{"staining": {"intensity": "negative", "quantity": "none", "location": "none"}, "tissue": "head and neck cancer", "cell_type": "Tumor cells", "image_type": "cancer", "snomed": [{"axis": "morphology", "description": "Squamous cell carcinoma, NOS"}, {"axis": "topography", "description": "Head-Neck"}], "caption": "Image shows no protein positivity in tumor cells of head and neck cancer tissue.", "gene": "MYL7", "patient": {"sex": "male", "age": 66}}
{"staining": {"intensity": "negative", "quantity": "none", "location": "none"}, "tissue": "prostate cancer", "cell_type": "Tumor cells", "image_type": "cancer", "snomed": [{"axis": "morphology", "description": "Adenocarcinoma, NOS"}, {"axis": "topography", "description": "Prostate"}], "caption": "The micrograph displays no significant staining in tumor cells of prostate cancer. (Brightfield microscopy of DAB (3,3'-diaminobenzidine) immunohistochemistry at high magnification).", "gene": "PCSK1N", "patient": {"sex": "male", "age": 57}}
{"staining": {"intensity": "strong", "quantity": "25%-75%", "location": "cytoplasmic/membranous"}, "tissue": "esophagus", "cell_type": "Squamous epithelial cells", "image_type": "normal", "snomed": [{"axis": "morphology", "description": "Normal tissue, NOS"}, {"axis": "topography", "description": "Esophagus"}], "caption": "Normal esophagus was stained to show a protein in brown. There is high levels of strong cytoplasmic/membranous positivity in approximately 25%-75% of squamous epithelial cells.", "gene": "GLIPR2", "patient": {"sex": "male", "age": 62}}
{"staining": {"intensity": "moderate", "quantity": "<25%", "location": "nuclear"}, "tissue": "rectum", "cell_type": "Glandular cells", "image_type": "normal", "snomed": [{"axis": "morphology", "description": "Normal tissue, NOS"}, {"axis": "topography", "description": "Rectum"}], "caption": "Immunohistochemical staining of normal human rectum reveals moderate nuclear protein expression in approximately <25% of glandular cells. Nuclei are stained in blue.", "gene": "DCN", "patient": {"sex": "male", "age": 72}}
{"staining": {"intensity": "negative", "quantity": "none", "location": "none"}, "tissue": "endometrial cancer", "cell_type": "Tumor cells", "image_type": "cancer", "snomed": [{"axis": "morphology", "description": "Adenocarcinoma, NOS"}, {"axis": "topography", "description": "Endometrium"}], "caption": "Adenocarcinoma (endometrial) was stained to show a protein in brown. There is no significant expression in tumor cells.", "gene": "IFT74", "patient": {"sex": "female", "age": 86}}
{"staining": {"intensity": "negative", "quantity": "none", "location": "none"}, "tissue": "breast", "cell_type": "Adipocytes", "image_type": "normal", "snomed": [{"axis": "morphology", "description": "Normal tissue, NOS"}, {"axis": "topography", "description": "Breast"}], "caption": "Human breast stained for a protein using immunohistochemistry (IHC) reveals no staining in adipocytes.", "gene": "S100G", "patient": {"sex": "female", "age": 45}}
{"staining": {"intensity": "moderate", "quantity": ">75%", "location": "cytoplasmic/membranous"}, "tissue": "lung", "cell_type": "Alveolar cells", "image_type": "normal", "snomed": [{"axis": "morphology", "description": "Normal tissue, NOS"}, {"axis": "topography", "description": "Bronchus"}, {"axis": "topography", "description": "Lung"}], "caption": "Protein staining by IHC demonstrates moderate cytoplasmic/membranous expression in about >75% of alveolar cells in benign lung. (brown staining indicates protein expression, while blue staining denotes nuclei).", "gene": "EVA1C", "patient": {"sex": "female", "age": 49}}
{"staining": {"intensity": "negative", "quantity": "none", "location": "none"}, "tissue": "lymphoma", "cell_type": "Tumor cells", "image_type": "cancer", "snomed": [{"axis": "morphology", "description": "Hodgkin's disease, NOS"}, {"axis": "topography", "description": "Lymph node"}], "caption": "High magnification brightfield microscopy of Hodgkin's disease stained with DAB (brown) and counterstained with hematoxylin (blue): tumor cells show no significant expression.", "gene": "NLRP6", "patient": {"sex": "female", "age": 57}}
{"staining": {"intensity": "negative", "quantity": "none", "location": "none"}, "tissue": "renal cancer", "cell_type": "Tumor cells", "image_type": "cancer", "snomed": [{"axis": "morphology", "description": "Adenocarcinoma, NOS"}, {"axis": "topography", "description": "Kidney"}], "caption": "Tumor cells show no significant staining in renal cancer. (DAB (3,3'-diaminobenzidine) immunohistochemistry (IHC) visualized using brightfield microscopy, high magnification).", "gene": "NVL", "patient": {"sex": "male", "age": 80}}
_ _ _ _ _ _ _
What to work on: The answer should reproduce all of the data without any alteration.

Final answer:
{"staining": {"intensity": "negative", "quantity": "none", "location": "none"}, "tissue": "head and neck cancer", "cell_type": "Tumor cells", "image_type": "cancer", "snomed": [{"axis": "morphology", "description": "Squamous cell carcinoma, NOS"}, {"axis": "topography", "description": "Head-Neck"}], "caption": "Image shows no protein positivity in tumor cells of head and neck cancer tissue.", "gene": "MYL7", "patient": {"sex": "male", "age": 66}}
{"staining": {"intensity": "negative", "quantity": "none", "location": "none"}, "tissue": "prostate cancer", "cell_type": "Tumor cells", "image_type": "cancer", "snomed": [{"axis": "morphology", "description": "Adenocarcinoma, NOS"}, {"axis": "topography", "description": "Prostate"}], "caption": "The micrograph displays no significant staining in tumor cells of prostate cancer. (Brightfield microscopy of DAB (3,3'-diaminobenzidine) immunohistochemistry at high magnification).", "gene": "PCSK1N", "patient": {"sex": "male", "age": 57}}
{"staining": {"intensity": "strong", "quantity": "25%-75%", "location": "cytoplasmic/membranous"}, "tissue": "esophagus", "cell_type": "Squamous epithelial cells", "image_type": "normal", "snomed": [{"axis": "morphology", "description": "Normal tissue, NOS"}, {"axis": "topography", "description": "Esophagus"}], "caption": "Normal esophagus was stained to show a protein in brown. There is high levels of strong cytoplasmic/membranous positivity in approximately 25%-75% of squamous epithelial cells.", "gene": "GLIPR2", "patient": {"sex": "male", "age": 62}}
{"staining": {"intensity": "moderate", "quantity": "<25%", "location": "nuclear"}, "tissue": "rectum", "cell_type": "Glandular cells", "image_type": "normal", "snomed": [{"axis": "morphology", "description": "Normal tissue, NOS"}, {"axis": "topography", "description": "Rectum"}], "caption": "Immunohistochemical staining of normal human rectum reveals moderate nuclear protein expression in approximately <25% of glandular cells. Nuclei are stained in blue.", "gene": "DCN", "patient": {"sex": "male", "age": 72}}
{"staining": {"intensity": "negative", "quantity": "none", "location": "none"}, "tissue": "endometrial cancer", "cell_type": "Tumor cells", "image_type": "cancer", "snomed": [{"axis": "morphology", "description": "Adenocarcinoma, NOS"}, {"axis": "topography", "description": "Endometrium"}], "caption": "Adenocarcinoma (endometrial) was stained to show a protein in brown. There is no significant expression in tumor cells.", "gene": "IFT74", "patient": {"sex": "female", "age": 86}}
{"staining": {"intensity": "negative", "quantity": "none", "location": "none"}, "tissue": "breast", "cell_type": "Adipocytes", "image_type": "normal", "snomed": [{"axis": "morphology", "description": "Normal tissue, NOS"}, {"axis": "topography", "description": "Breast"}], "caption": "Human breast stained for a protein using immunohistochemistry (IHC) reveals no staining in adipocytes.", "gene": "S100G", "patient": {"sex": "female", "age": 45}}
{"staining": {"intensity": "moderate", "quantity": ">75%", "location": "cytoplasmic/membranous"}, "tissue": "lung", "cell_type": "Alveolar cells", "image_type": "normal", "snomed": [{"axis": "morphology", "description": "Normal tissue, NOS"}, {"axis": "topography", "description": "Bronchus"}, {"axis": "topography", "description": "Lung"}], "caption": "Protein staining by IHC demonstrates moderate cytoplasmic/membranous expression in about >75% of alveolar cells in benign lung. (brown staining indicates protein expression, while blue staining denotes nuclei).", "gene": "EVA1C", "patient": {"sex": "female", "age": 49}}
{"staining": {"intensity": "negative", "quantity": "none", "location": "none"}, "tissue": "lymphoma", "cell_type": "Tumor cells", "image_type": "cancer", "snomed": [{"axis": "morphology", "description": "Hodgkin's disease, NOS"}, {"axis": "topography", "description": "Lymph node"}], "caption": "High magnification brightfield microscopy of Hodgkin's disease stained with DAB (brown) and counterstained with hematoxylin (blue): tumor cells show no significant expression.", "gene": "NLRP6", "patient": {"sex": "female", "age": 57}}
{"staining": {"intensity": "negative", "quantity": "none", "location": "none"}, "tissue": "renal cancer", "cell_type": "Tumor cells", "image_type": "cancer", "snomed": [{"axis": "morphology", "description": "Adenocarcinoma, NOS"}, {"axis": "topography", "description": "Kidney"}], "caption": "Tumor cells show no significant staining in renal cancer. (DAB (3,3'-diaminobenzidine) immunohistochemistry (IHC) visualized using brightfield microscopy, high magnification).", "gene": "NVL", "patient": {"sex": "male", "age": 80}}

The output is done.